Canadian Muslims are often subjects of suspicion, targets of hate, and lightning rods for debate in this country — whether it’s the ongoing religious symbols controversy in Quebec, “white power” posters put up last year on a Bells Corners mosque or an anti-immigration rant going viral as one did last month during Mississauga’s MuslimFest.
In that context a group of 70 Ismaili Muslims in Ottawa South volunteered on a recent Sunday to clean seven parks near their Greenboro mosque, made 1,000 sandwiches for the homeless and performed other acts of charity as their annual “Civic Day” demonstration of commitment to their community.
“Being able to show that stereotypes such as Muslims being violent and not caring about other communities are not true really is important in diminishing false views of Islam” said Safira Teja, a fourth-year Carleton University student and youth leader in Ottawa’s Ismaili Muslim community.
This year, Sept. 22, was the day when Ismaili Civic Day was commemorated.

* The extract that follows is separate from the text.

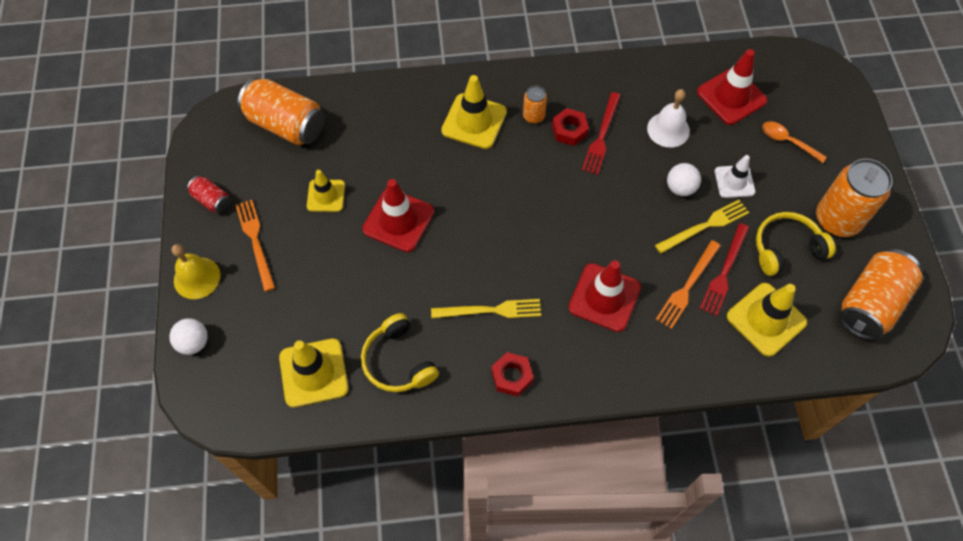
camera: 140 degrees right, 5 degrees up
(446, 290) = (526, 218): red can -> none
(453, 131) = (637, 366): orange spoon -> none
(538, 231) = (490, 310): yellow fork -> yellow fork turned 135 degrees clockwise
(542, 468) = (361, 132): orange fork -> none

Ismaili volunteers scoured parks along the Greenboro Pathway in the south end of the city for any litter. These included Pushman Park, Greenboro Park, Bruff Park, Winterwood Park, Reston Park, Elizabeth Manley Park and Calzavara Family Park.
At the mosque, an assembly line was formed to make peanut butter and jelly sandwiches that were later donated to the Ottawa Mission and Shepherds of Good Hope.
The parks are all near the Ismaili Jamatkhana and Centre, the community’s Conroy Road mosque.
Ismaili Muslims are a culturally diverse community belonging to the Shia branch of Islam. There are 20 million Ismailis living in more than 25 countries around the world, with about 80,000 residing in Canada.
Unlike other Muslims, Ismailis are guided by a hereditary Imam — Shah Karim al-Husseini, the Aga Khan.
Rahmat Kassam, vice-chair of community relations for the Ismaili Council of Ottawa, is an organizer of the Civic Day event this year.
“The community is not only within us, it is where we are located — and giving back in any way that we can is central to what it means to be Ismaili,” Kassam said.
Teja led Civic Day preparations for the Aga Khan Youth and Sports Board, an Ismaili organization dedicated to youth development.
She says it’s important to demonstrate good will in the community, especially because of the frequent negative portrayals of Muslims.
“Being able to show the importance of service and helping communities around us is important for us, but it is also important in helping combat ignorance about our faith,” Teja said.
Volunteering within the local community is not limited to one day; it is a effort for Ismailis, she added.
For example, on Nov. 2 members of the Ismaili community will go to Shepherds of Good Hope to assist in making meals for those in need.
Teja said she is keen on planning other events from now until the next Civic Day next September, to keep volunteerism flowing within the community.
Inspired by her interest in veterinary medicine, Teja is organizing a partnership with the Humane Society in which the community will help care for injured or sick animals.
Aisha Kara, a senior student at Ridgemont High School and a second-time participant in Civic Day, helped clean two of the seven parks along the pathway.
“It brings everyone together and allows them to work together,” Kara said. “We’re helping make the world a better place.”